### INSTRUCTION
Transcribe the records that follow in their entirety, omitting any pictures.

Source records
**********
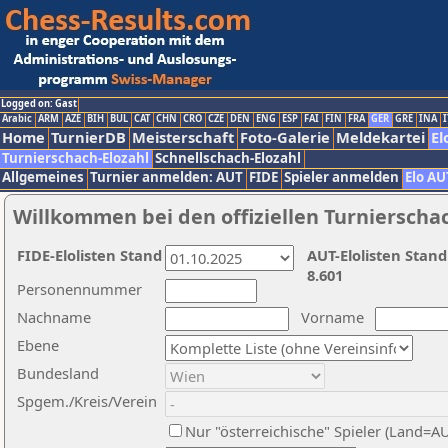
Logged on: Gast
Arabic
ARM
AZE
BIH
BUL
CAT
CHN
CRO
CZE
DEN
ENG
ESP
FAI
FIN
FRA
GER
GRE
INA
I
Home
TurnierDB
Meisterschaft
Foto-Galerie
Meldekartei
El
Turnierschach-Elozahl
Schnellschach-Elozahl
Allgemeines
Turnier anmelden: AUT
FIDE
Spieler anmelden
Elo AU
Willkommen bei den offiziellen Turnierscha
FIDE-Elolisten Stand
AUT-Elolisten Stand
8.601
Personennummer
Nachname
Vorname
Ebene
Bundesland
Spgem./Kreis/Verein
Nur "österreichische" Spieler (Land=A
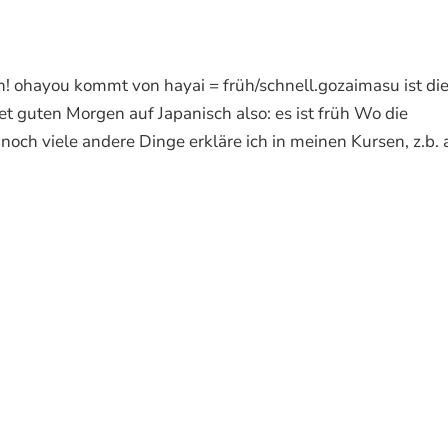
u kommt von hayai = früh/schnell.gozaimasu ist di
t guten Morgen auf Japanisch also: es ist früh Wo die
 noch viele andere Dinge erkläre ich in meinen Kursen, z.b.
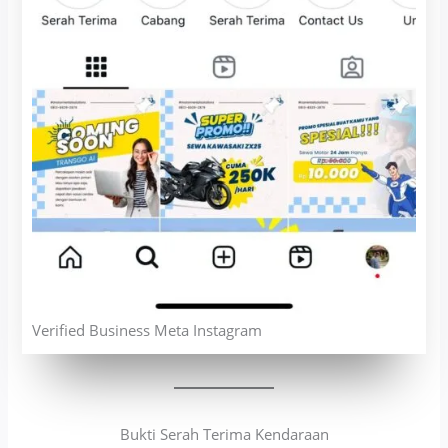
Verified Business Meta Instagram
Bukti Serah Terima Kendaraan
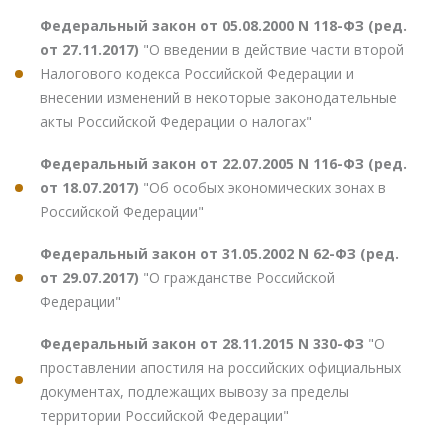
Федеральный закон от 05.08.2000 N 118-ФЗ (ред.
от 27.11.2017)
"О введении в действие части второй
Налогового кодекса Российской Федерации и
внесении изменений в некоторые законодательные
акты Российской Федерации о налогах"
Федеральный закон от 22.07.2005 N 116-ФЗ (ред.
от 18.07.2017)
"Об особых экономических зонах в
Российской Федерации"
Федеральный закон от 31.05.2002 N 62-ФЗ (ред.
от 29.07.2017)
"О гражданстве Российской
Федерации"
Федеральный закон от 28.11.2015 N 330-ФЗ
"О
проставлении апостиля на российских официальных
документах, подлежащих вывозу за пределы
территории Российской Федерации"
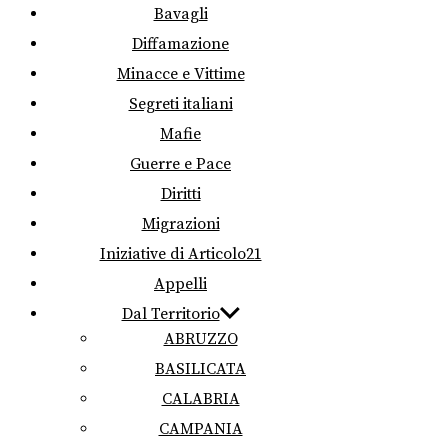
Bavagli
Diffamazione
Minacce e Vittime
Segreti italiani
Mafie
Guerre e Pace
Diritti
Migrazioni
Iniziative di Articolo21
Appelli
Dal Territorio
ABRUZZO
BASILICATA
CALABRIA
CAMPANIA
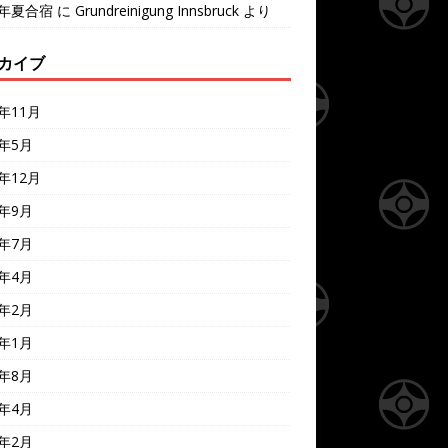
7年夏合宿
に
Grundreinigung Innsbruck
より
カイブ
4年11月
4年5月
3年12月
3年9月
3年7月
3年4月
3年2月
3年1月
2年8月
2年4月
2年2月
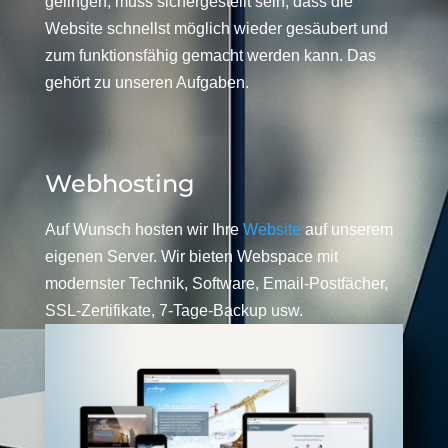
gelingen, muss sichergestellt sein, dass die
Website schnellst möglich wieder gesäubert und
zum funktionsfähig gemacht werden kann. Das
gehört zu unseren Aufgaben.
Webhosting
Auf Wunsch hosten wir Ihre
Website
auf unserem
eigenen Server. Wir bieten Webspace mit
modernster Technik, Software, Email-Postfächer,
SSL-Zertifikate, 7-Tage-Backup usw.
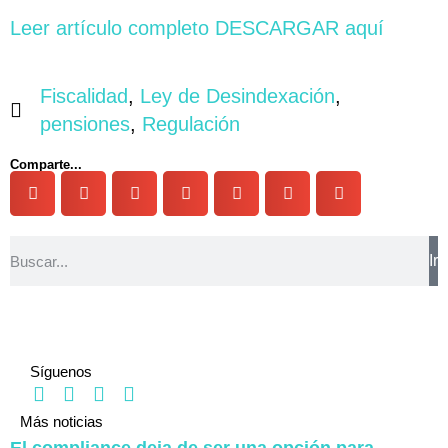
Leer artículo completo DESCARGAR aquí
Fiscalidad
,
Ley de Desindexación
,
pensiones
,
Regulación
Comparte...
Ir
Síguenos
Más noticias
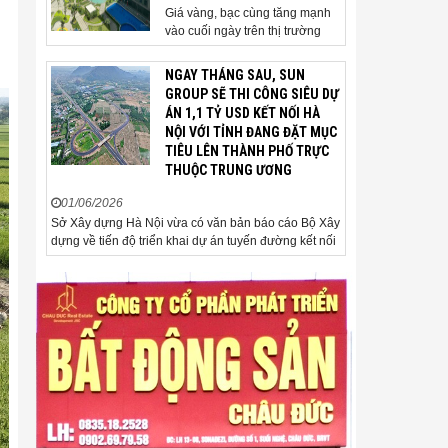
Giá vàng, bạc cùng tăng mạnh
vào cuối ngày trên thị trường
quốc tế. Giá vàng thế giới vượt
4.500 USD/ounce. Cuối ngày 2-
NGAY THÁNG SAU, SUN
6, giá vàng hôm nay trên thị
GROUP SẼ THI CÔNG SIÊU DỰ
trường quốc tế được giao dịch ở
ÁN 1,1 TỶ USD KẾT NỐI HÀ
mức 4.520 USD/ounce, tăng
NỘI VỚI TỈNH ĐANG ĐẶT MỤC
khoảng 35 USD/ounce so với
TIÊU LÊN THÀNH PHỐ TRỰC
buổi sáng. Trong phiên, có thời
THUỘC TRUNG ƯƠNG
điểm giá vàng...
01/06/2026
Sở Xây dựng Hà Nội vừa có văn bản báo cáo Bộ Xây
dựng về tiến độ triển khai dự án tuyến đường kết nối
sân bay Gia Bình với Thủ đô Hà Nội. Đến nay, công
tác giải phóng mặt bằng và chuẩn bị đầu tư của dự
án đã ghi nhận nhiều kết...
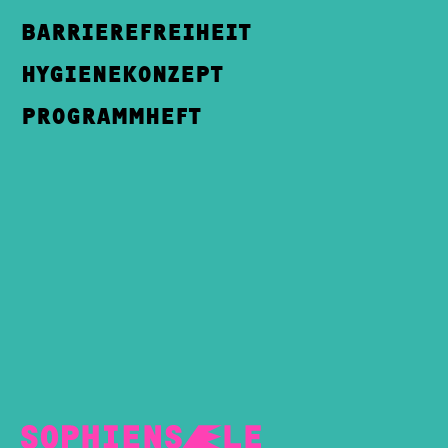
BARRIEREFREIHEIT
HYGIENEKONZEPT
PROGRAMMHEFT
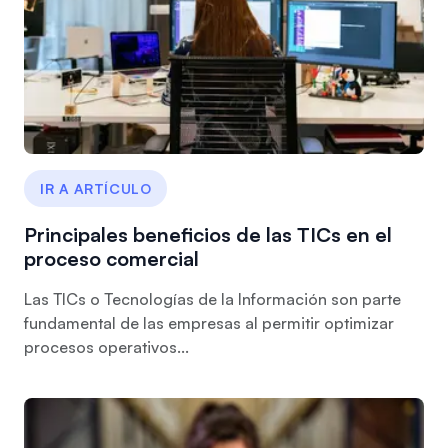
IR A ARTÍCULO
Principales beneficios de las TICs en el
proceso comercial
Las TICs o Tecnologías de la Información son parte
fundamental de las empresas al permitir optimizar
procesos operativos...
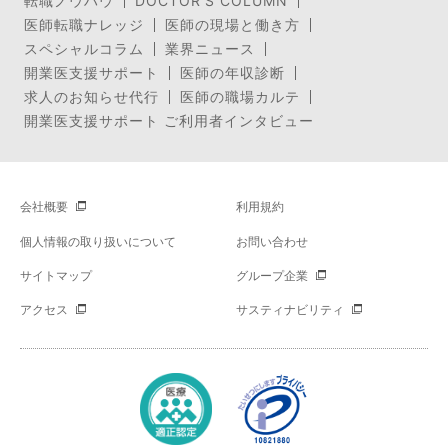
転職ノウハウ
DOCTOR’S COLUMN
医師転職ナレッジ
医師の現場と働き方
スペシャルコラム
業界ニュース
開業医支援サポート
医師の年収診断
求人のお知らせ代行
医師の職場カルテ
開業医支援サポート ご利用者インタビュー
会社概要
利用規約
個人情報の取り扱いについて
お問い合わせ
サイトマップ
グループ企業
アクセス
サスティナビリティ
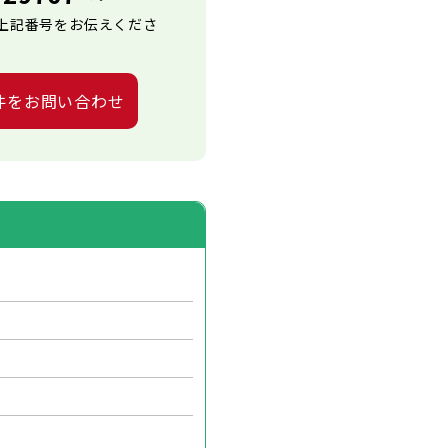
上記番号をお伝えくださ
件をお問い合わせ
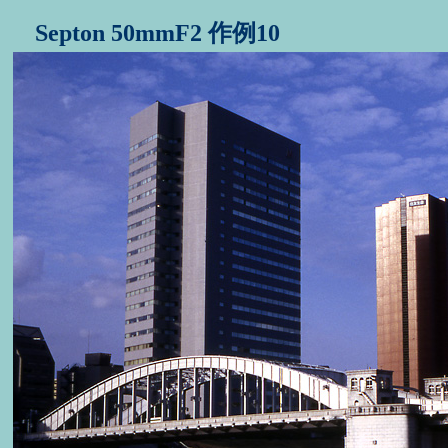
Septon 50mmF2 作例10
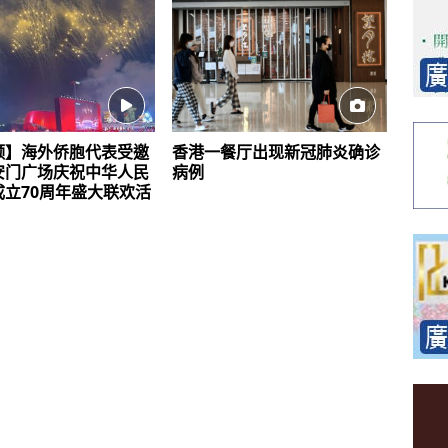
频】海外侨胞代表受邀
香港一餐厅出现新冠肺炎确诊
安门广场庆祝中华人民
病例
成立70周年盛大联欢活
**********
### ANSWER SECTION
Logged on: Gast
Arabic
ARM
AZE
BIH
BUL
CAT
CHN
CRO
CZE
DEN
ENG
ESP
FAI
FIN
FRA
GER
GRE
INA
I
Home
TurnierDB
Meisterschaft
Foto-Galerie
Meldekartei
El
Turnierschach-Elozahl
Schnellschach-Elozahl
Allgemeines
Turnier anmelden: AUT
FIDE
Spieler anmelden
Elo AU
Willkommen bei den offiziellen Turnierscha
FIDE-Elolisten Stand
AUT-Elolisten Stand
8.601
Personennummer
Nachname
Vorname
Ebene
Bundesland
Spgem./Kreis/Verein
Nur "österreichische" Spieler (Land=A
u kommt von hayai = früh/schnell.gozaimasu ist di
t guten Morgen auf Japanisch also: es ist früh Wo die
 noch viele andere Dinge erkläre ich in meinen Kursen, z.b.
Verified Business Meta Instagram
Bukti Serah Terima Kendaraan
Федеральный закон от 05.08.2000 N 118-ФЗ (ред.
от 27.11.2017)
"О введении в действие части второй
Налогового кодекса Российской Федерации и
внесении изменений в некоторые законодательные
акты Российской Федерации о налогах"
Федеральный закон от 22.07.2005 N 116-ФЗ (ред.
от 18.07.2017)
"Об особых экономических зонах в
Российской Федерации"
Федеральный закон от 31.05.2002 N 62-ФЗ (ред.
от 29.07.2017)
"О гражданстве Российской
Федерации"
Федеральный закон от 28.11.2015 N 330-ФЗ
"О
проставлении апостиля на российских официальных
документах, подлежащих вывозу за пределы
территории Российской Федерации"
Bavagli
Diffamazione
Minacce e Vittime
Segreti italiani
Mafie
Guerre e Pace
Diritti
Migrazioni
Iniziative di Articolo21
Appelli
Dal Territorio
ABRUZZO
BASILICATA
CALABRIA
CAMPANIA
7年夏合宿
に
Grundreinigung Innsbruck
より
カイブ
4年11月
4年5月
3年12月
3年9月
3年7月
3年4月
3年2月
3年1月
2年8月
2年4月
2年2月
gelingen, muss sichergestellt sein, dass die
Website schnellst möglich wieder gesäubert und
zum funktionsfähig gemacht werden kann. Das
gehört zu unseren Aufgaben.
Webhosting
Auf Wunsch hosten wir Ihre
Website
auf unserem
eigenen Server. Wir bieten Webspace mit
modernster Technik, Software, Email-Postfächer,
SSL-Zertifikate, 7-Tage-Backup usw.
Leer artículo completo DESCARGAR aquí
Fiscalidad
,
Ley de Desindexación
,
pensiones
,
Regulación
Comparte...
Ir
Síguenos
Más noticias
Giá vàng, bạc cùng tăng mạnh
vào cuối ngày trên thị trường
quốc tế. Giá vàng thế giới vượt
4.500 USD/ounce. Cuối ngày 2-
NGAY THÁNG SAU, SUN
6, giá vàng hôm nay trên thị
GROUP SẼ THI CÔNG SIÊU DỰ
trường quốc tế được giao dịch ở
ÁN 1,1 TỶ USD KẾT NỐI HÀ
mức 4.520 USD/ounce, tăng
NỘI VỚI TỈNH ĐANG ĐẶT MỤC
khoảng 35 USD/ounce so với
TIÊU LÊN THÀNH PHỐ TRỰC
buổi sáng. Trong phiên, có thời
THUỘC TRUNG ƯƠNG
điểm giá vàng...
01/06/2026
Sở Xây dựng Hà Nội vừa có văn bản báo cáo Bộ Xây
dựng về tiến độ triển khai dự án tuyến đường kết nối
sân bay Gia Bình với Thủ đô Hà Nội. Đến nay, công
tác giải phóng mặt bằng và chuẩn bị đầu tư của dự
án đã ghi nhận nhiều kết...
BARRIEREFREIHEIT
HYGIENEKONZEPT
PROGRAMMHEFT
IR A ARTÍCULO
Principales beneficios de las TICs en el
proceso comercial
Las TICs o Tecnologías de la Información son parte
fundamental de las empresas al permitir optimizar
procesos operativos...
転職ノウハウ
DOCTOR’S COLUMN
医師転職ナレッジ
医師の現場と働き方
スペシャルコラム
業界ニュース
開業医支援サポート
医師の年収診断
求人のお知らせ代行
医師の職場カルテ
開業医支援サポート ご利用者インタビュー
会社概要
利用規約
個人情報の取り扱いについて
お問い合わせ
サイトマップ
グループ企業
アクセス
サスティナビリティ
上記番号をお伝えくださ
件をお問い合わせ
Septon 50mmF2 作例10
频】海外侨胞代表受邀
香港一餐厅出现新冠肺炎确诊
安门广场庆祝中华人民
病例
成立70周年盛大联欢活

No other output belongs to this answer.